= Malaya cricket team =

The Malaya cricket team represented the combined territories of the Federated Malay States and the Straits Settlements in cricket matches between 1906 and 1961.

==History==

===Early days===

Cricket has been played in Peninsular Malaysia since at least the 1850s. The first match between the Federated Malay States and Straits Settlements was played in 1905 and the combined Malaya team first played the following year, against Burma in Yangon, though the result is not known. Two matches were played against Australia in 1909.

Beginning in 1920, Malaya replaced the Straits Settlements in a regular series of Interport matches against Hong Kong. In November of that year, they traveled to Hong Kong, playing matches against Hong Kong and Shanghai. They beat Hong Kong by 35 runs, but lost to Shanghai by an innings and 140 runs. Following these two matches, they joined forces with the Shanghai team but lost to Hong Kong by five wickets. The visit was repeated in November 1924, with Malaya losing to Shanghai by 89 runs and to Hong Kong by 2 wickets. They played Hong Kong at home in 1926, beating them by an innings and 112 runs on the Padang in Singapore.

» **MATERIAL PROVIDED**:
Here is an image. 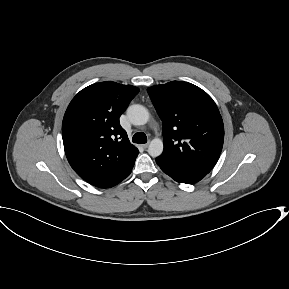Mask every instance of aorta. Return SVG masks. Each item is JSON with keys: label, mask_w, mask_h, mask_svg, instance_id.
<instances>
[{"label": "aorta", "mask_w": 289, "mask_h": 289, "mask_svg": "<svg viewBox=\"0 0 289 289\" xmlns=\"http://www.w3.org/2000/svg\"><path fill=\"white\" fill-rule=\"evenodd\" d=\"M127 115L133 125H144L149 120L147 109L139 104H134L128 107ZM163 152V141L160 138H154L148 147V153L152 157H158Z\"/></svg>", "instance_id": "762f6f07"}]
</instances>
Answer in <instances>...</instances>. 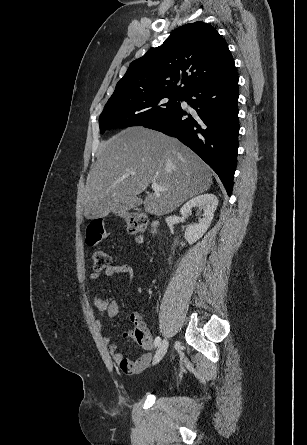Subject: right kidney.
Returning <instances> with one entry per match:
<instances>
[{
  "label": "right kidney",
  "mask_w": 307,
  "mask_h": 445,
  "mask_svg": "<svg viewBox=\"0 0 307 445\" xmlns=\"http://www.w3.org/2000/svg\"><path fill=\"white\" fill-rule=\"evenodd\" d=\"M217 204V196H215V194H211V192H206V194H199V196L191 198V200L185 202L182 208H180L181 214H186V212H189L192 206H198L200 210L201 208H203L204 210L202 214L203 218H200L199 223L188 225L185 231L184 237L189 245H193V243H196L198 239H201V237H203L207 229H209L211 220L214 216V210H216L217 208Z\"/></svg>",
  "instance_id": "ca27d5eb"
}]
</instances>
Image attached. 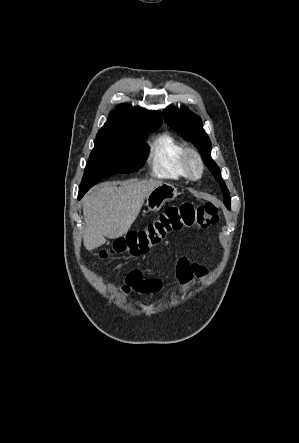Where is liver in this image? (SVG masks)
<instances>
[{
	"label": "liver",
	"instance_id": "liver-1",
	"mask_svg": "<svg viewBox=\"0 0 299 443\" xmlns=\"http://www.w3.org/2000/svg\"><path fill=\"white\" fill-rule=\"evenodd\" d=\"M103 182L93 187L83 198L86 249L102 246L106 238L124 236L136 220L149 193L159 180Z\"/></svg>",
	"mask_w": 299,
	"mask_h": 443
}]
</instances>
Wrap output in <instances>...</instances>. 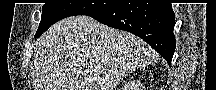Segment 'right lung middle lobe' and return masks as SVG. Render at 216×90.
Segmentation results:
<instances>
[{
	"instance_id": "1",
	"label": "right lung middle lobe",
	"mask_w": 216,
	"mask_h": 90,
	"mask_svg": "<svg viewBox=\"0 0 216 90\" xmlns=\"http://www.w3.org/2000/svg\"><path fill=\"white\" fill-rule=\"evenodd\" d=\"M109 5L110 4H44L42 7L41 21L35 38L40 37L51 25L63 18L73 15H88Z\"/></svg>"
}]
</instances>
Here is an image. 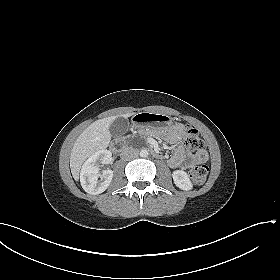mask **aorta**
<instances>
[{
    "label": "aorta",
    "mask_w": 280,
    "mask_h": 280,
    "mask_svg": "<svg viewBox=\"0 0 280 280\" xmlns=\"http://www.w3.org/2000/svg\"><path fill=\"white\" fill-rule=\"evenodd\" d=\"M148 155H149L148 150L142 149V150L140 151V156H141V157L146 158V157H148Z\"/></svg>",
    "instance_id": "obj_1"
}]
</instances>
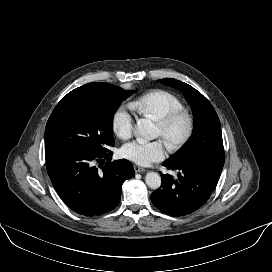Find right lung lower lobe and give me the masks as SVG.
I'll return each instance as SVG.
<instances>
[{
    "mask_svg": "<svg viewBox=\"0 0 272 272\" xmlns=\"http://www.w3.org/2000/svg\"><path fill=\"white\" fill-rule=\"evenodd\" d=\"M112 154L109 149L99 154L70 152L47 160L52 184L70 209L92 217L108 213L119 204L122 184L135 171L126 159L110 162Z\"/></svg>",
    "mask_w": 272,
    "mask_h": 272,
    "instance_id": "obj_1",
    "label": "right lung lower lobe"
}]
</instances>
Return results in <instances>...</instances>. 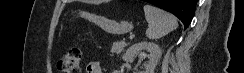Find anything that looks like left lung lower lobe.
I'll return each instance as SVG.
<instances>
[{
	"label": "left lung lower lobe",
	"mask_w": 244,
	"mask_h": 73,
	"mask_svg": "<svg viewBox=\"0 0 244 73\" xmlns=\"http://www.w3.org/2000/svg\"><path fill=\"white\" fill-rule=\"evenodd\" d=\"M173 13L187 28L192 21L197 0H144Z\"/></svg>",
	"instance_id": "obj_1"
}]
</instances>
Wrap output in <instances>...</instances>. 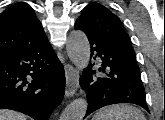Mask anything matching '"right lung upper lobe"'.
<instances>
[{
    "instance_id": "cb5924a9",
    "label": "right lung upper lobe",
    "mask_w": 165,
    "mask_h": 120,
    "mask_svg": "<svg viewBox=\"0 0 165 120\" xmlns=\"http://www.w3.org/2000/svg\"><path fill=\"white\" fill-rule=\"evenodd\" d=\"M32 7L17 3L0 14V55L46 39Z\"/></svg>"
}]
</instances>
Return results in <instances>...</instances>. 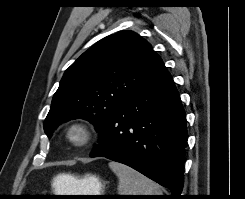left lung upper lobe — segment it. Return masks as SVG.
Returning a JSON list of instances; mask_svg holds the SVG:
<instances>
[{
	"label": "left lung upper lobe",
	"instance_id": "5c2ea615",
	"mask_svg": "<svg viewBox=\"0 0 245 199\" xmlns=\"http://www.w3.org/2000/svg\"><path fill=\"white\" fill-rule=\"evenodd\" d=\"M151 45L132 31L110 35L84 52L64 73L44 130L75 118L89 120L100 134L111 113L138 92L161 65Z\"/></svg>",
	"mask_w": 245,
	"mask_h": 199
}]
</instances>
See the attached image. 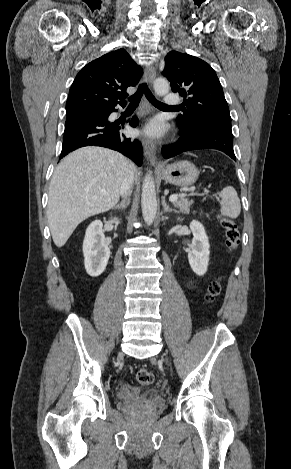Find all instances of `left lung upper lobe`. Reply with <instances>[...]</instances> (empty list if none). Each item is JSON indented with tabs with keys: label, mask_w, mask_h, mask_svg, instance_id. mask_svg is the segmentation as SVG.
<instances>
[{
	"label": "left lung upper lobe",
	"mask_w": 291,
	"mask_h": 469,
	"mask_svg": "<svg viewBox=\"0 0 291 469\" xmlns=\"http://www.w3.org/2000/svg\"><path fill=\"white\" fill-rule=\"evenodd\" d=\"M162 74L171 82L173 92L184 97V113L176 118L180 129L200 124L231 128L229 108L219 79L205 61L177 51L165 57Z\"/></svg>",
	"instance_id": "1"
}]
</instances>
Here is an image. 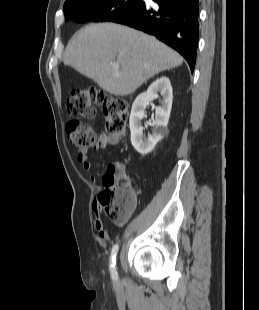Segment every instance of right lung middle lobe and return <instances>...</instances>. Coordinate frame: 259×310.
I'll return each mask as SVG.
<instances>
[{
	"instance_id": "obj_1",
	"label": "right lung middle lobe",
	"mask_w": 259,
	"mask_h": 310,
	"mask_svg": "<svg viewBox=\"0 0 259 310\" xmlns=\"http://www.w3.org/2000/svg\"><path fill=\"white\" fill-rule=\"evenodd\" d=\"M144 5L141 0H101L84 5L64 6L65 20L76 22H120Z\"/></svg>"
}]
</instances>
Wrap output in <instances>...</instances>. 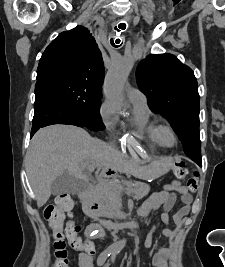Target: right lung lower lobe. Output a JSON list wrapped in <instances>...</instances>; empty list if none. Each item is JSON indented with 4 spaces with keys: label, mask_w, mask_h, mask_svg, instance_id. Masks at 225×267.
I'll return each instance as SVG.
<instances>
[{
    "label": "right lung lower lobe",
    "mask_w": 225,
    "mask_h": 267,
    "mask_svg": "<svg viewBox=\"0 0 225 267\" xmlns=\"http://www.w3.org/2000/svg\"><path fill=\"white\" fill-rule=\"evenodd\" d=\"M52 124H69L85 127V124L49 89L35 85L34 117L30 138L41 127Z\"/></svg>",
    "instance_id": "obj_1"
}]
</instances>
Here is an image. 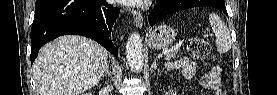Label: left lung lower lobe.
<instances>
[{
  "label": "left lung lower lobe",
  "mask_w": 277,
  "mask_h": 95,
  "mask_svg": "<svg viewBox=\"0 0 277 95\" xmlns=\"http://www.w3.org/2000/svg\"><path fill=\"white\" fill-rule=\"evenodd\" d=\"M203 0H157L158 4L148 16V21L151 26L162 20L165 16L187 8L197 7ZM216 8V7H215ZM217 9L227 14L225 5L217 7Z\"/></svg>",
  "instance_id": "left-lung-lower-lobe-1"
}]
</instances>
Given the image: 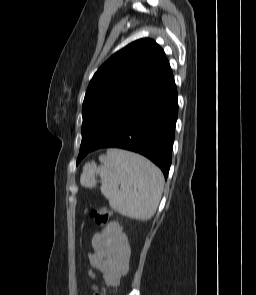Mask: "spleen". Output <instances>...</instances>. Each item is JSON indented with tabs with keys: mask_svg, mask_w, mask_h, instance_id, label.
Wrapping results in <instances>:
<instances>
[{
	"mask_svg": "<svg viewBox=\"0 0 256 295\" xmlns=\"http://www.w3.org/2000/svg\"><path fill=\"white\" fill-rule=\"evenodd\" d=\"M99 160L98 167L94 162L84 166L81 184L95 187L98 174L102 180L100 191L112 209L138 220L152 218L164 188L161 170L147 158L120 149H108Z\"/></svg>",
	"mask_w": 256,
	"mask_h": 295,
	"instance_id": "spleen-1",
	"label": "spleen"
}]
</instances>
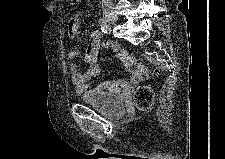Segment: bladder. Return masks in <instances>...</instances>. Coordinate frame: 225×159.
<instances>
[{"label": "bladder", "mask_w": 225, "mask_h": 159, "mask_svg": "<svg viewBox=\"0 0 225 159\" xmlns=\"http://www.w3.org/2000/svg\"><path fill=\"white\" fill-rule=\"evenodd\" d=\"M79 100L110 117H119L125 112V103L121 97L98 87L85 89L79 94Z\"/></svg>", "instance_id": "bladder-1"}]
</instances>
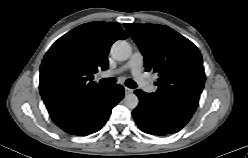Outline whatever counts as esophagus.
Wrapping results in <instances>:
<instances>
[{"label": "esophagus", "instance_id": "34e87169", "mask_svg": "<svg viewBox=\"0 0 248 158\" xmlns=\"http://www.w3.org/2000/svg\"><path fill=\"white\" fill-rule=\"evenodd\" d=\"M124 90H125V94H126V95H127V94H131V93L133 92V90L130 89V88H128V87H125Z\"/></svg>", "mask_w": 248, "mask_h": 158}]
</instances>
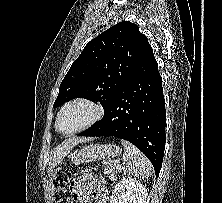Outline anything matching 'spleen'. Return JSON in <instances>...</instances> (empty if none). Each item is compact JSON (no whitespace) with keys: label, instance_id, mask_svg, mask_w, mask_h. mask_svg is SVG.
Returning a JSON list of instances; mask_svg holds the SVG:
<instances>
[{"label":"spleen","instance_id":"1","mask_svg":"<svg viewBox=\"0 0 222 203\" xmlns=\"http://www.w3.org/2000/svg\"><path fill=\"white\" fill-rule=\"evenodd\" d=\"M124 147L123 160L126 166L124 172L129 176L147 178L151 175V163L148 158L133 144L121 140Z\"/></svg>","mask_w":222,"mask_h":203}]
</instances>
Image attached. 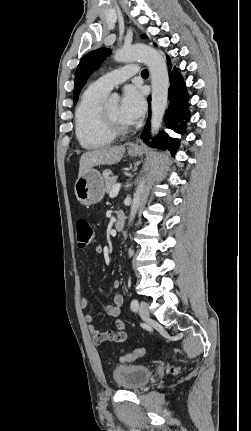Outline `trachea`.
Wrapping results in <instances>:
<instances>
[{
  "mask_svg": "<svg viewBox=\"0 0 251 431\" xmlns=\"http://www.w3.org/2000/svg\"><path fill=\"white\" fill-rule=\"evenodd\" d=\"M141 75H142V76L148 75V70H147V69H144V70L141 72Z\"/></svg>",
  "mask_w": 251,
  "mask_h": 431,
  "instance_id": "obj_1",
  "label": "trachea"
}]
</instances>
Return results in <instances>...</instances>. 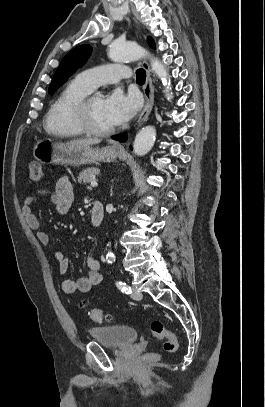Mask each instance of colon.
<instances>
[{
  "label": "colon",
  "mask_w": 265,
  "mask_h": 407,
  "mask_svg": "<svg viewBox=\"0 0 265 407\" xmlns=\"http://www.w3.org/2000/svg\"><path fill=\"white\" fill-rule=\"evenodd\" d=\"M43 179L42 166L38 161H32L29 165L28 181L30 184L38 183ZM83 306V302L79 303ZM90 318L95 322L111 321L112 316L104 313L101 309L93 308L89 311ZM150 333L153 337L163 341V351L174 353L178 348L176 335L169 330L161 321L155 320L150 325ZM160 358L158 353H150L144 357L147 361H156Z\"/></svg>",
  "instance_id": "5ec220e1"
}]
</instances>
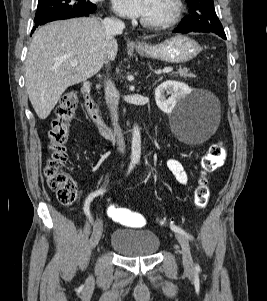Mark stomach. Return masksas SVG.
Instances as JSON below:
<instances>
[{"mask_svg": "<svg viewBox=\"0 0 267 301\" xmlns=\"http://www.w3.org/2000/svg\"><path fill=\"white\" fill-rule=\"evenodd\" d=\"M135 49L142 56L161 59L169 63L190 61L201 51L200 45L195 40L183 35H176L158 45H136Z\"/></svg>", "mask_w": 267, "mask_h": 301, "instance_id": "stomach-1", "label": "stomach"}]
</instances>
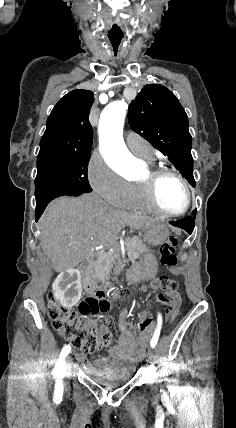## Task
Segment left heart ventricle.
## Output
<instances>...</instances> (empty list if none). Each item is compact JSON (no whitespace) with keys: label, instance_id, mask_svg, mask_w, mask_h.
<instances>
[{"label":"left heart ventricle","instance_id":"b2bd125f","mask_svg":"<svg viewBox=\"0 0 236 428\" xmlns=\"http://www.w3.org/2000/svg\"><path fill=\"white\" fill-rule=\"evenodd\" d=\"M145 176L146 174L141 179ZM158 194L163 206L171 211L181 210L186 203V192L183 185L170 176L160 181Z\"/></svg>","mask_w":236,"mask_h":428}]
</instances>
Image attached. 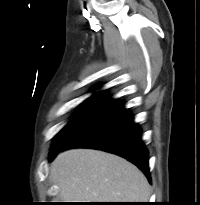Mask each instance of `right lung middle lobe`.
Segmentation results:
<instances>
[{
	"label": "right lung middle lobe",
	"mask_w": 200,
	"mask_h": 205,
	"mask_svg": "<svg viewBox=\"0 0 200 205\" xmlns=\"http://www.w3.org/2000/svg\"><path fill=\"white\" fill-rule=\"evenodd\" d=\"M114 105L113 102L85 101L75 117L55 137L51 152L65 145L83 129L106 113Z\"/></svg>",
	"instance_id": "dd1d6c3e"
}]
</instances>
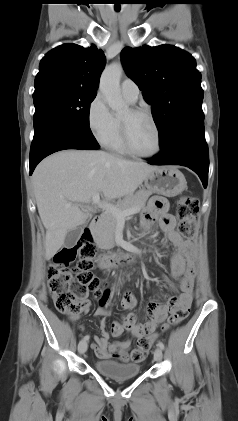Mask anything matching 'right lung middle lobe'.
Instances as JSON below:
<instances>
[{
  "label": "right lung middle lobe",
  "instance_id": "dd1d6c3e",
  "mask_svg": "<svg viewBox=\"0 0 238 421\" xmlns=\"http://www.w3.org/2000/svg\"><path fill=\"white\" fill-rule=\"evenodd\" d=\"M96 94L60 85L36 87L33 93L34 128L44 118L52 117L68 124L88 138L95 139L89 127V109Z\"/></svg>",
  "mask_w": 238,
  "mask_h": 421
}]
</instances>
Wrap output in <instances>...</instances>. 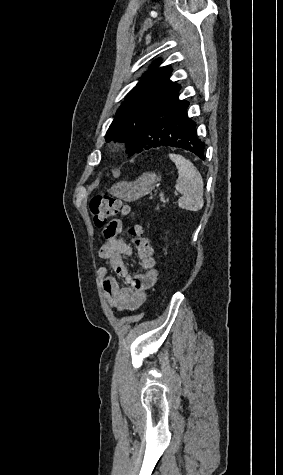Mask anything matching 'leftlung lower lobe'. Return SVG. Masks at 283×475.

» **TASK INSTRUCTIONS**: Extend the Malaya cricket team text, picking up after its last sentence.

» **ANSWER FOR THIS EXERCISE**:
In June 1927, Australia, captained by Bert Oldfield, visited Malaya, and the Malayan side won the first match by 39 runs, their only win against a Test-playing nation. A third visit to Hong Kong was made in November that year, with Malaya losing by an innings to Shanghai and Hong Kong. In 1929, they lost to Shanghai by 1 wicket, and to Hong Kong by four wickets. The final visit in 1933 saw Malaya beat Hong Kong by 14 runs, before gaining their first win over Shanghai by beating them by 50 runs.

===Later matches===

Little is known of Malaya's matches after World War II. The two results that are known are that Malaya beat Hong Kong by 1 wicket in a fixture in December 1959, and drew with the MCC in March 1961.

==Players==

The following players played for Malaya and also played first-class cricket:

- Gerald Livock - played for Middlesex from 1925 to 1927.
- Robert Phayre - played for the Europeans in India in 1928/29.
- Alfred Hill - played for Warwickshire in 1920.
- Edward Armitage - played for Hampshire between 1919 and 1925.
- Neville Foster - played for Worcestershire between 1914 and 1923.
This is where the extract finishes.